### Work item
Count up the lines below that hold "Rodríguez", then give that count by itself.

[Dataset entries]
•••

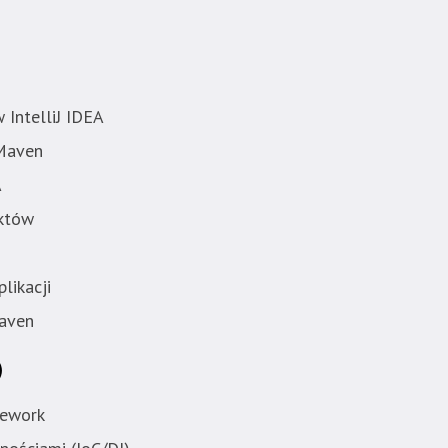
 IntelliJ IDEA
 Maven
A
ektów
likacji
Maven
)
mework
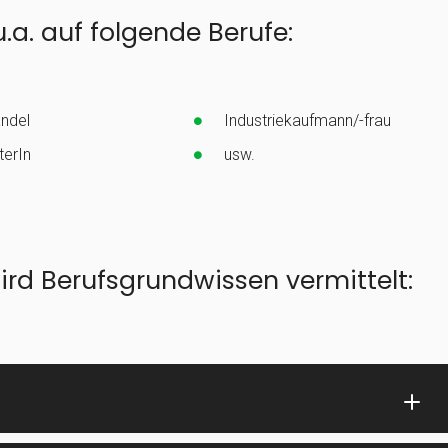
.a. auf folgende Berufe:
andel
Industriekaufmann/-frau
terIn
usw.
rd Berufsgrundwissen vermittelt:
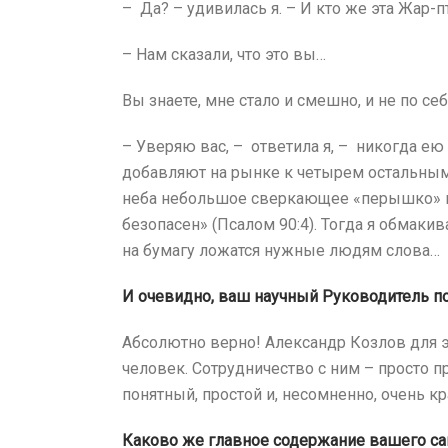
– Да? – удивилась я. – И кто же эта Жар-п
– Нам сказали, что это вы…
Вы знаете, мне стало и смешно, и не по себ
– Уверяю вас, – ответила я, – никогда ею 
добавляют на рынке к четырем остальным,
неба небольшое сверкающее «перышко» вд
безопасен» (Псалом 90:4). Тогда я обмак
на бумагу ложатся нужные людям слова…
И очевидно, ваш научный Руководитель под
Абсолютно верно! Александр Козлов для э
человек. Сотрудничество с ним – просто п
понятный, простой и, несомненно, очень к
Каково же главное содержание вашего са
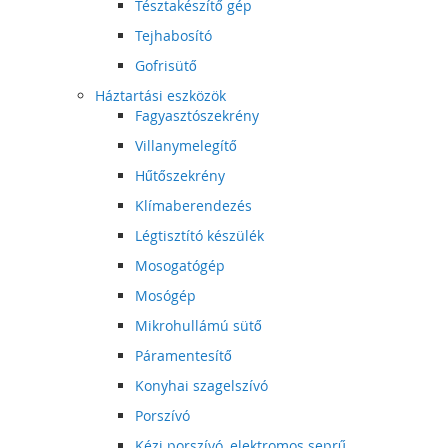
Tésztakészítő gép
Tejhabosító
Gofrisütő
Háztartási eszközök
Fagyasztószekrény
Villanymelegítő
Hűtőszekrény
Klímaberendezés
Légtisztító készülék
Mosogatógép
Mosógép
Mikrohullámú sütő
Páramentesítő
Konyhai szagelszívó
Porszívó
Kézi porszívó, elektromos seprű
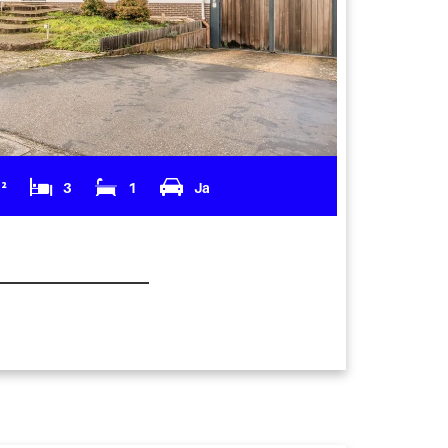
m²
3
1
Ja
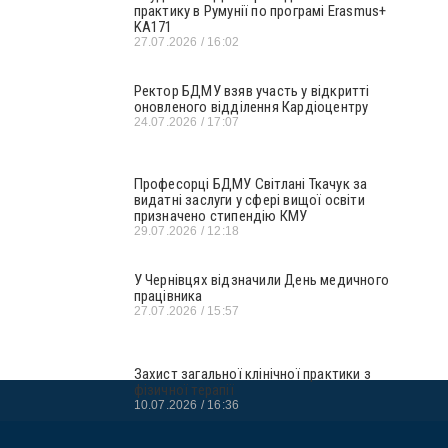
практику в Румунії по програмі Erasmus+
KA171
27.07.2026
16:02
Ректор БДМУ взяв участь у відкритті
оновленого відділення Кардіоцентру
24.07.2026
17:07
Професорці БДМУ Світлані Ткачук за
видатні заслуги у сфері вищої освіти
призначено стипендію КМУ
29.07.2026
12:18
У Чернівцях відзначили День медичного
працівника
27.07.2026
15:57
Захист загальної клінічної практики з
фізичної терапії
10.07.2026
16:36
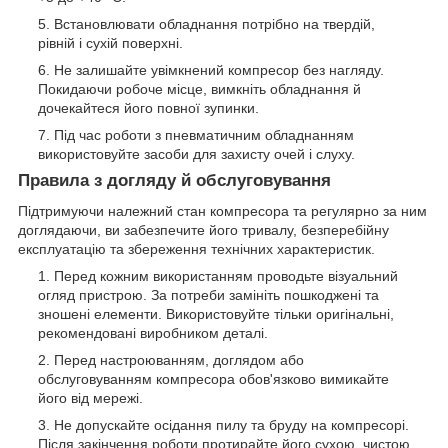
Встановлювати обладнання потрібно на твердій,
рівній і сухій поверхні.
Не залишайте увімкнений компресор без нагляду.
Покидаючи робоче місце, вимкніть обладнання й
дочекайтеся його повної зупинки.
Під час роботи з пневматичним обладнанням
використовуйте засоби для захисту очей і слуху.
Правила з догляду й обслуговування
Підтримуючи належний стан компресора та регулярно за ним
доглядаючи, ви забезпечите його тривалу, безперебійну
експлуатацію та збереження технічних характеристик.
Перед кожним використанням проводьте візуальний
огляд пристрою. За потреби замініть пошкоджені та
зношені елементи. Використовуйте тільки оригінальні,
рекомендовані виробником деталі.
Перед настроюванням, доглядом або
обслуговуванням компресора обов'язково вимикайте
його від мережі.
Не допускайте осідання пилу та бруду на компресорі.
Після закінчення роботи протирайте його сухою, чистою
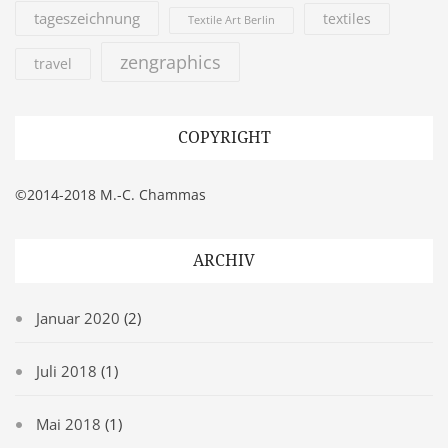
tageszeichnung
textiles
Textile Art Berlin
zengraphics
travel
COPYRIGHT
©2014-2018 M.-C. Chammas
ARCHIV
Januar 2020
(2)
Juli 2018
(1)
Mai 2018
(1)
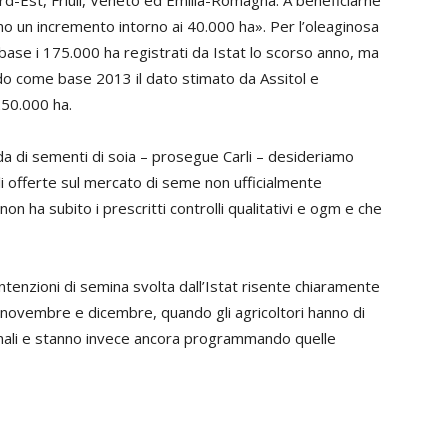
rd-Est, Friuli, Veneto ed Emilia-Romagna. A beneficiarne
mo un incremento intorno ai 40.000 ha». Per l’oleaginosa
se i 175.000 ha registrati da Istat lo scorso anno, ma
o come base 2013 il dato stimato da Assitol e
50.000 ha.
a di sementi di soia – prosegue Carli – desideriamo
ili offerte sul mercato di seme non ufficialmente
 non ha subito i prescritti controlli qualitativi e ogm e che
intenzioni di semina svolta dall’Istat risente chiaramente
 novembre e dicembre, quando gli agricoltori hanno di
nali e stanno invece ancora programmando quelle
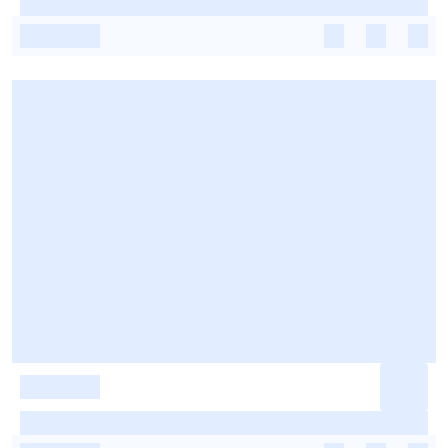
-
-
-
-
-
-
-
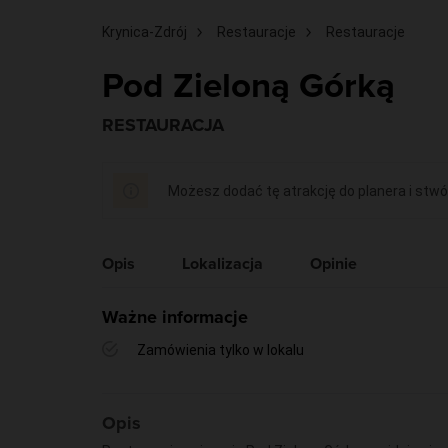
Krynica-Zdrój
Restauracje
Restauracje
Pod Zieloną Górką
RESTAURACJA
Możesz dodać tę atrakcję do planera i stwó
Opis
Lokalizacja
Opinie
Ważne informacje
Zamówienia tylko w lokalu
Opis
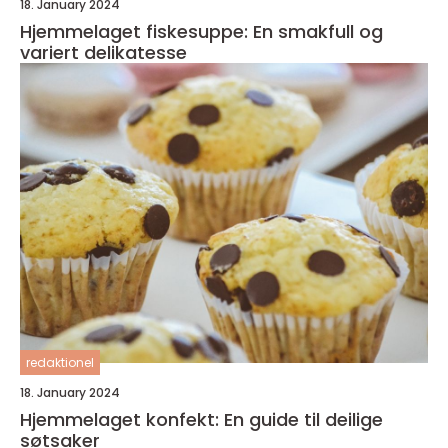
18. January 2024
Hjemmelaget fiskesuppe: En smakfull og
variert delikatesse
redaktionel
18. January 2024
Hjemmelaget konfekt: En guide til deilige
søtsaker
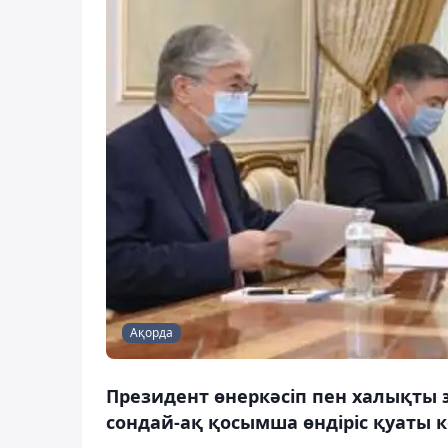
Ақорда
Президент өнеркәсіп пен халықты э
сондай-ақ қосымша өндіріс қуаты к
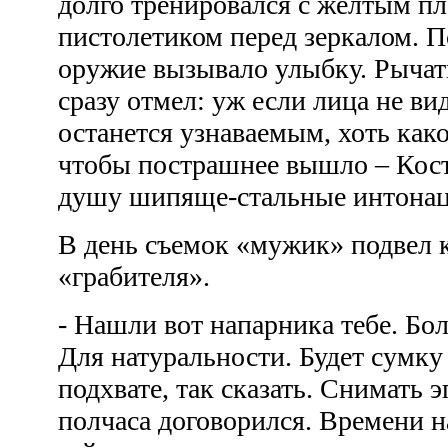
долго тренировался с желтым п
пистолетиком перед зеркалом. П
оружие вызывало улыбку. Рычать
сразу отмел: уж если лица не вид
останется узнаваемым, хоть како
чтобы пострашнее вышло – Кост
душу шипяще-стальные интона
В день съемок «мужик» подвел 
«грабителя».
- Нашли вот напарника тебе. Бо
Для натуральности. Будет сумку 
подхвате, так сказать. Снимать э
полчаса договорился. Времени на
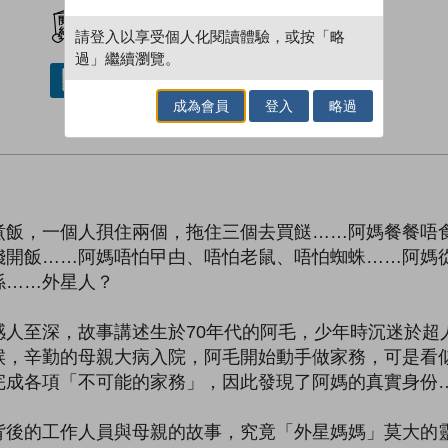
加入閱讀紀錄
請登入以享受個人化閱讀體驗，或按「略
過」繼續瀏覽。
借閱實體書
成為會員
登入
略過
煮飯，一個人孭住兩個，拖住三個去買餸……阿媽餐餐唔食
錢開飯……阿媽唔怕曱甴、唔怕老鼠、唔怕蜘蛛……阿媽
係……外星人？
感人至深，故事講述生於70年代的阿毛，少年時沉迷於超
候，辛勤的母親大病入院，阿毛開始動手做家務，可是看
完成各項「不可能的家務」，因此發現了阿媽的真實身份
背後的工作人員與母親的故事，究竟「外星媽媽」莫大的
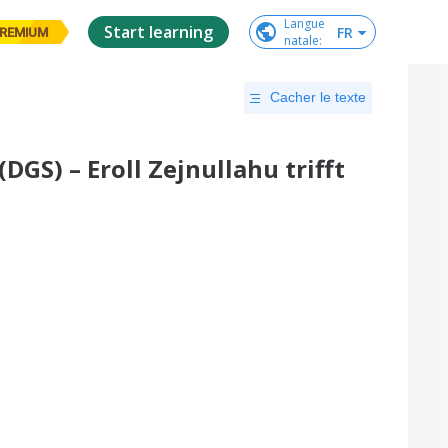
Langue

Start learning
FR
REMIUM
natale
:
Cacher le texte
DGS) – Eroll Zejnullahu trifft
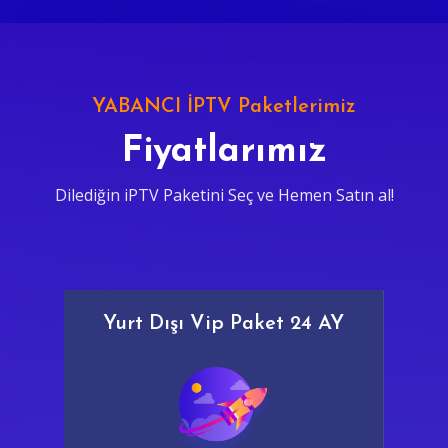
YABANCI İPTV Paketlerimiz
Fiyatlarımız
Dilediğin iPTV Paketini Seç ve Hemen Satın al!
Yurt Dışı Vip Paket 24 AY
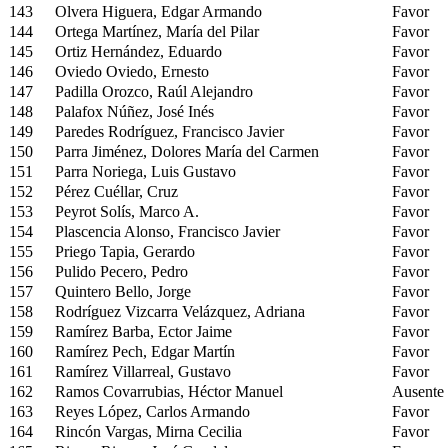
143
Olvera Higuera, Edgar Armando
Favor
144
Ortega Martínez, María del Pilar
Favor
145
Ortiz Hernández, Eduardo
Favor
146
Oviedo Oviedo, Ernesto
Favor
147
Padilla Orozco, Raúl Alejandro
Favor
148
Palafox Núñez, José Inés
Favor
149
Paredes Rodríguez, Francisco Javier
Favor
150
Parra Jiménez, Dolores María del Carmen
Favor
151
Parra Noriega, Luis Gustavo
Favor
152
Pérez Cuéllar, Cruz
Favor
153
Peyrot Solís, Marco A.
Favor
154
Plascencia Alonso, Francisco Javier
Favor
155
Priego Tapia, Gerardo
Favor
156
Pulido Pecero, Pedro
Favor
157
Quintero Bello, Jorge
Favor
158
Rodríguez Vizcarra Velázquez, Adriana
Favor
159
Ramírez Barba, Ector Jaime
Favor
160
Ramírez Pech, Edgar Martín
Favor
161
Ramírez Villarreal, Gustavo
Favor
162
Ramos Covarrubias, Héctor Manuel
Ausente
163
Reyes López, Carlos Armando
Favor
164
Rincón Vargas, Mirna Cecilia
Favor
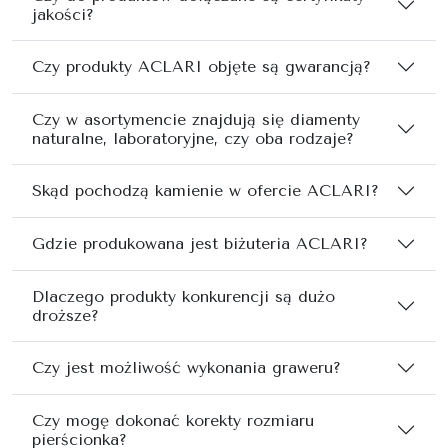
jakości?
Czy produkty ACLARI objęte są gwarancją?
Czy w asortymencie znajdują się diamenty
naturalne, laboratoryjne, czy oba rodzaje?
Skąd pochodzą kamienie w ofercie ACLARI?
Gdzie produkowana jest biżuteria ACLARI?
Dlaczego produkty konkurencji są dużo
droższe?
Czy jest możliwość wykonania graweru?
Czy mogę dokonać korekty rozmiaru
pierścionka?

•••

### Response to this exercise
2